Özellikle toplumumuzda babalar duygusal ve fiziksel olarak çok mesafelidir. İşten eve gelmedi, geldiğinde bir şey söylemeden merhaba dedi, babamız yattı. Bizimkiler ne zaman buraya geldi? Eleştirecek bir şey bulamıyorsunuz. Hele birinci sınıf bir öğrenci değilseniz bu sözlere karşı hiç şansınız yok. Bu anne ve babaya müsamaha gösterilecek mi? Aşktan çok eleştiren, gülmekten çok sinirlenen, övmekten çok azarlayan anne babadan kim kaçmak istemez lütfen söyleyin. İkinci kısım, bilmediğimiz şeyler. Birbirini tanımayan insanların birbirlerine karşı ne kadar acımasız olabildiklerinin farkında mıyız?
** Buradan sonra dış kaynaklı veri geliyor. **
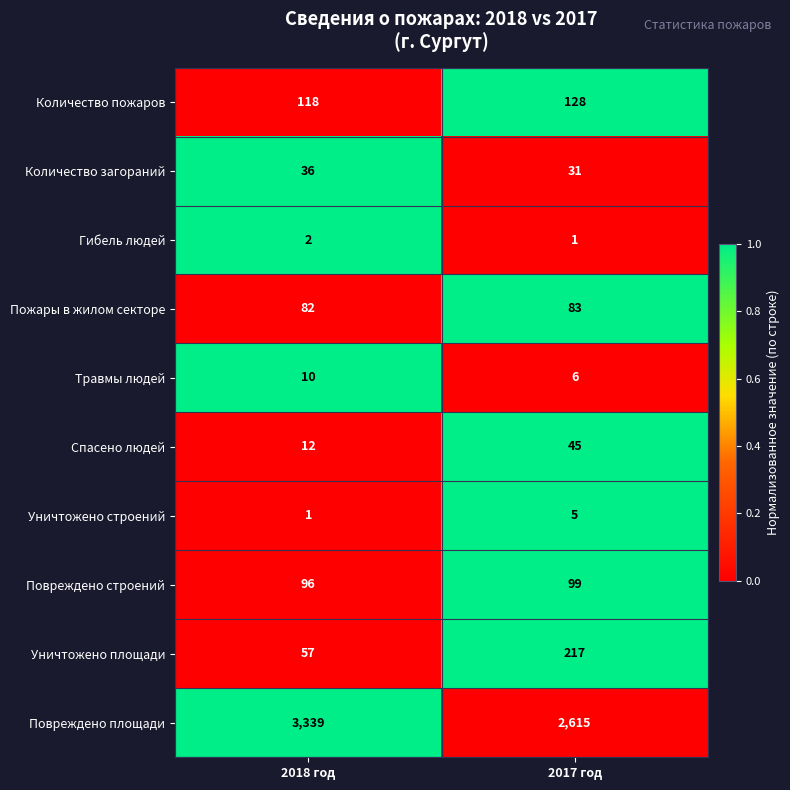

True or false: Гибель людей has a value of 2 at 2018 год.

True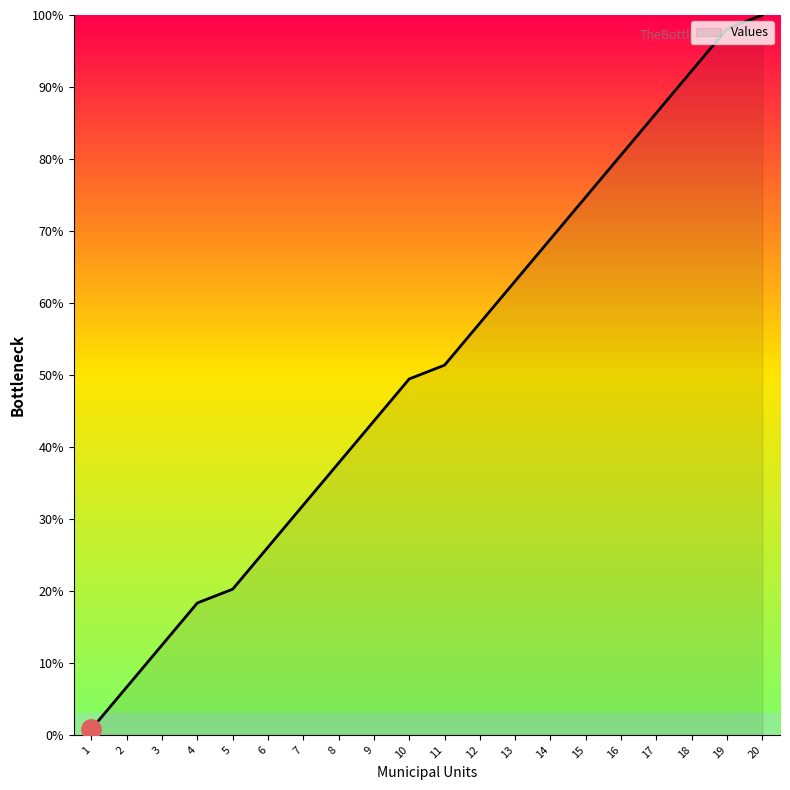

True or false: the data shows 98.2 at 14.

False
Özellikle yoldan geçenlerin bakışlarını eleştirenler kendi güvensizliklerini yansıtıyorlar. İki forvet de birbirini suçladı, biri diğerine “Öküz!” dedi. diğeri, “Öyleyse yolun ortasına gitme!” dedi. konuşmak. Hiçbiri “Üzgünüm, acelem vardı ve fark etmedim” demedi. Böyle insanların olduğunu inkar etmeye çalışsa da soruyorum size hayatınızda kaç kez böyle bir vakayla karşılaştınız? İnsanlar günahlarını kabul etmezler, başkalarını suçlarlar. Hata yapmadı, diğer kişi onu köşeye sıkıştırdı. Ya da kasiyer ona o kadar kaba davrandı ki sabahtan beri 5 saat iş başında durmaktan hiç bıkmadı, ne yazık! Başkalarının da sonuna geldik arkadaşlara sıra geldi. Şu dünyada arkadaşlarıyla kavga etmemiş insan bulmaktan daha zor yalnızca bir şey vardır, o da kavga etmemesinin sebebi gizlice birbirinden nefret etmeyen arkadaşlar bulmaktır. Kavga etmek demek; birbirine kendi fikirlerini ifade edebilecek kadar özgüveni, özsaygısı olması demektir.
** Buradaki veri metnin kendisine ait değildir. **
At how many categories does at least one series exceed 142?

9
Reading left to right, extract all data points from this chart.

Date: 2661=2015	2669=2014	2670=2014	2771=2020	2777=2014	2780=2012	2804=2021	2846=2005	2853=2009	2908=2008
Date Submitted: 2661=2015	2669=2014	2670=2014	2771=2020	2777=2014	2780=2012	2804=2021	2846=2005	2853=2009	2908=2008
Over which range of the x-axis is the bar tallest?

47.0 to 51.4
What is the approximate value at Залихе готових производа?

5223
Arkadaş dediğini bir gün seversin, bir gün söversin, bir gün översin, bir gün kırarsın, bir gün kıskanırsın, bir gün kıskanırsın. Peki deyin bana, böyle bir ilişki sizin kulağınıza sağlıklı geliyor mu? İki insanın birbirini hem sevip hem de içten içe nefret etmesi sağlıklı mıdır? Yani bir arkadaş böyleyse, arkadaş da böyle midir? İşte bu fark burada devreye giriyor. Sevdiğin kişiye küfür etsen de, hakaret etsen de özür dile, kırsan da öv. Dostun öyle saf bir sevgisi vardır ki, en güzel şelalede, en güzel pınarda, en güzel nehirde bile böyle saf su bulamazsın. Hayat insanlara tahammül etmek ne kadar kısa olursa olsun, sen yanlarındayken insanlar acı çeker. Ne de olsa hayat dediğimiz şey dostların varlığıyla canlanır.